Comicoskop: Wie viele Bewerberinnen und Bewerber gab es in diesem Jubiläumsjahr des Salons, wie viele wurden angenommen, wer entscheidet darüber? Wie lange dauert ein Seminar?

 

Paul Derouet: In den ersten Jahren waren sehr viele Bewerber (fast jeder, der einen Obelix nachzeichnen konnte, bewarb sich), viel mehr als heute, aber die Situation hat sich geändert: die Leute wissen, dass ein gewisses zeichnerisches Niveau verlangt wird. Ich habe jedes Mal ungefähr so viele Bewerber wie Plätze, es macht die Auswahl leichter.

 

Comicoskop: Wer trägt die Kosten des Seminars? Was kostet die Seminarteilnahme?

 

Paul Derouet: Das Seminar wird vom Erlanger Kulturprojektbüro unterstützt und bekommt eine Subvention der Erlanger Kulturförderung. Um über die Teilnahme usw. zu erfahren, sollte man am besten unter www.comicseminar.de schauen. Hier möchte ich übrigens betonen, dass diese Internetsite nicht von mir, sondern von ehemaligen und aktuellen Teilnehmern bzw. Dozenten gestaltet wird, aus reiner Begeisterung. Ich bin ihnen dafür sehr dankbar.

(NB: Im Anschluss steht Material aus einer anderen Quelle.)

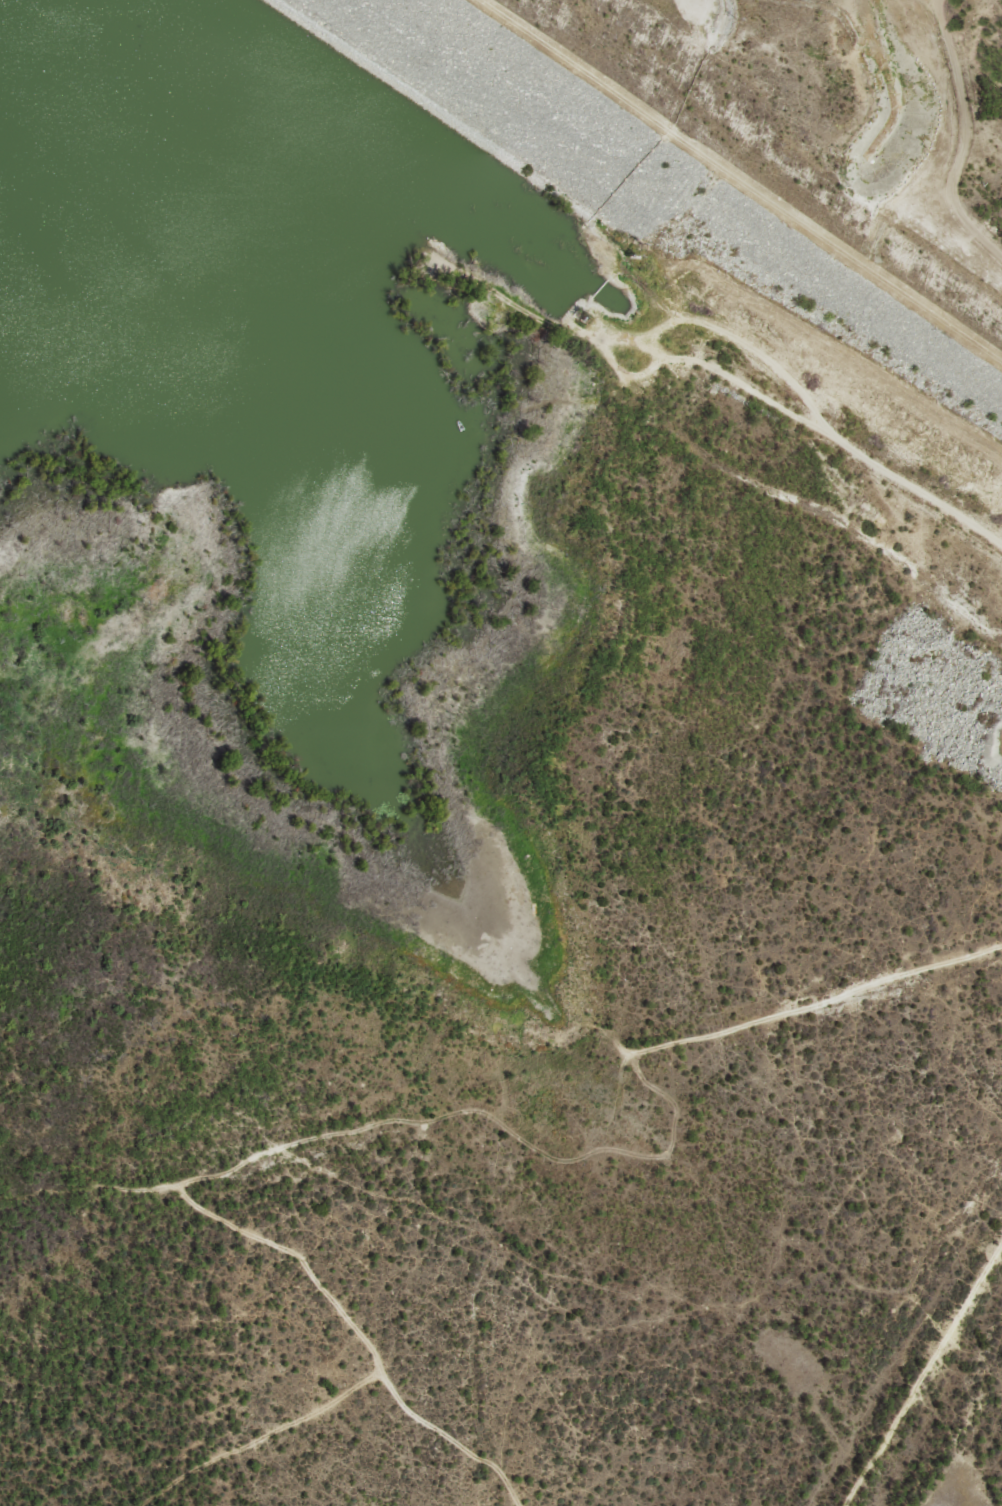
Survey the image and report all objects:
river: (282, 38)
river: (126, 107)
road: (953, 135)
dam: (667, 172)
road: (729, 186)
road: (715, 371)
road: (532, 1150)
railway: (921, 1370)
road: (922, 1372)
road: (343, 1393)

Comicoskop: 2007 hast Du ja den ICOM-Sonderpreis für die Lebensleistung bekommen…was bedeutet diese Anerkennung für Dich?

 

Paul Derouet: Ehrlich gesagt, ich hatte nie gedacht, dass ich irgendwann mal einen Preis bekommen würde, wofür auch: ich bin weder Autor noch Zeichner. Ich war also total überrascht. Aber ich werde die schöne Reaktion des Publikums (es waren eigentlich alle Kollegen aus der Comic-Szene) nie vergessen, als ich in München auf die Bühne musste. Ich halte grundsätzlich wenig von Preisen, aber es war für mich etwas Besonderes, etwas wie die Anerkennung, die meine Familie mir schenkte.

Comicoskop: 2016 feiert das Seminar, diese Comic-Schule der anderen Art, 30jähriges. Gibt es dafür schon Pläne?

Paul Derouet: Nein, ich bin gerade mit dem 29. Seminar beschäftigt. Ich werde mich bestimmt fragen, ob ich nach 30 Jahren nicht irgendwann aufhören sollte, aber das fragte ich mich schon beim 20. und beim 25. Seminar... Mal sehen, vielleicht fragst du mich wieder in 20 Jahren vor dem 50. Seminar, wenn wir beide auf dem Rollstuhl sitzen! Übrigens, dieses 29. Seminar ist schon ein bisschen besonders, etwas internationaler als sonst: wir werden drei Gastteilnehmer haben, zwei aus Rennes (Frankreich), der Partnerstadt von Erlangen, und einen aus Nigeria, mit Unterstützung vom Goethe-Institut in Lagos. Aus diesem Grund wird es, anstatt zwei, drei Dozenten geben: Barbara Yelin, Mawil und Lukas Jüliger.

 

Comicoskop: Lieber Paul, vielen Dank für das Gespräch.

 

Paul Derouet: Dafür danke ich Dir auch.

Das Comicoskop-Gespräch mit Paul Derouet führte Comicoskop-Redakteur Martin Frenzel, Juni 2014. (c) Comicoskop/Martin Frenzel 2014. Alle Rechte vorbehalten.